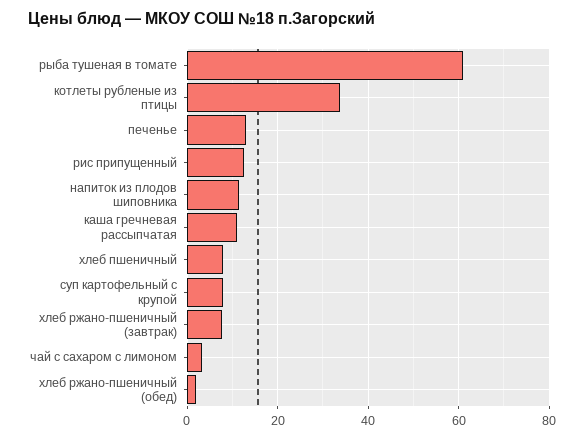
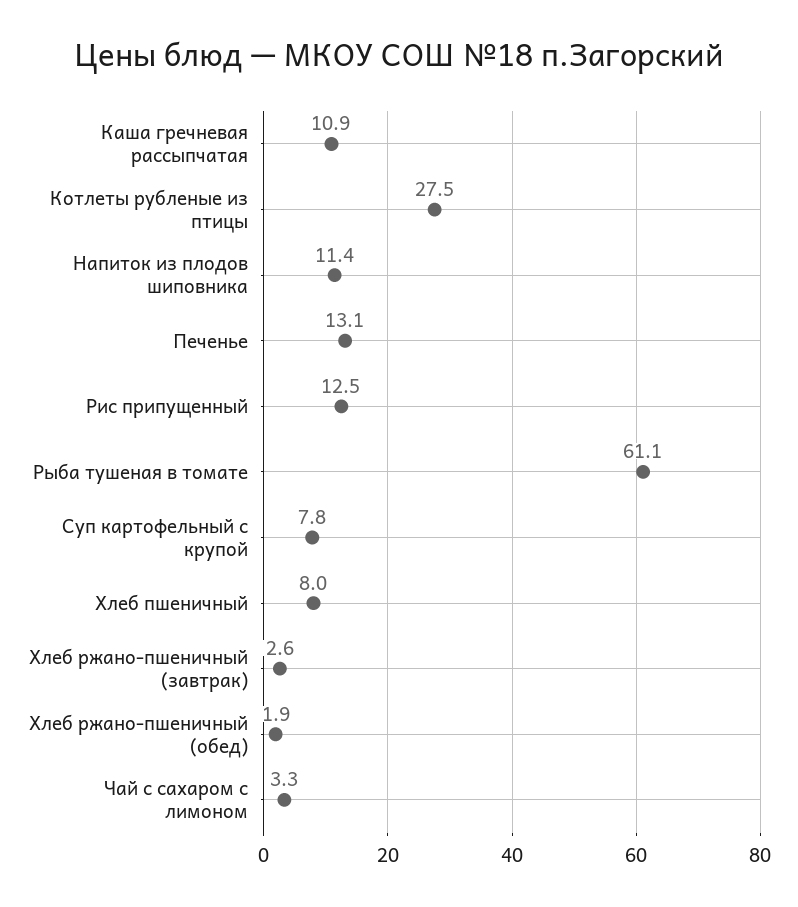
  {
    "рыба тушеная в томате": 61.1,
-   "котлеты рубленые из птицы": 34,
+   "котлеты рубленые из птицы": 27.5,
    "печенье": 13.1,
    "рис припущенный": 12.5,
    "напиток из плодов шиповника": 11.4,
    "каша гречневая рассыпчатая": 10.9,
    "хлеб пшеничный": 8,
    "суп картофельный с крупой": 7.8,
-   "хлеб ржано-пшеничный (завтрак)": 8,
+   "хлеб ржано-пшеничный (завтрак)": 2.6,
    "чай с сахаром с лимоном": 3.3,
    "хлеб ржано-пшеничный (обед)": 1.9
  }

• • • • •

* WHAT YOU NEED TO DO: Word for word, print the material above, but without its pictures.

* RESULT BELOW:
  {
    "рыба тушеная в томате": 61.1,
-   "котлеты рубленые из птицы": 34,
+   "котлеты рубленые из птицы": 27.5,
    "печенье": 13.1,
    "рис припущенный": 12.5,
    "напиток из плодов шиповника": 11.4,
    "каша гречневая рассыпчатая": 10.9,
    "хлеб пшеничный": 8,
    "суп картофельный с крупой": 7.8,
-   "хлеб ржано-пшеничный (завтрак)": 8,
+   "хлеб ржано-пшеничный (завтрак)": 2.6,
    "чай с сахаром с лимоном": 3.3,
    "хлеб ржано-пшеничный (обед)": 1.9
  }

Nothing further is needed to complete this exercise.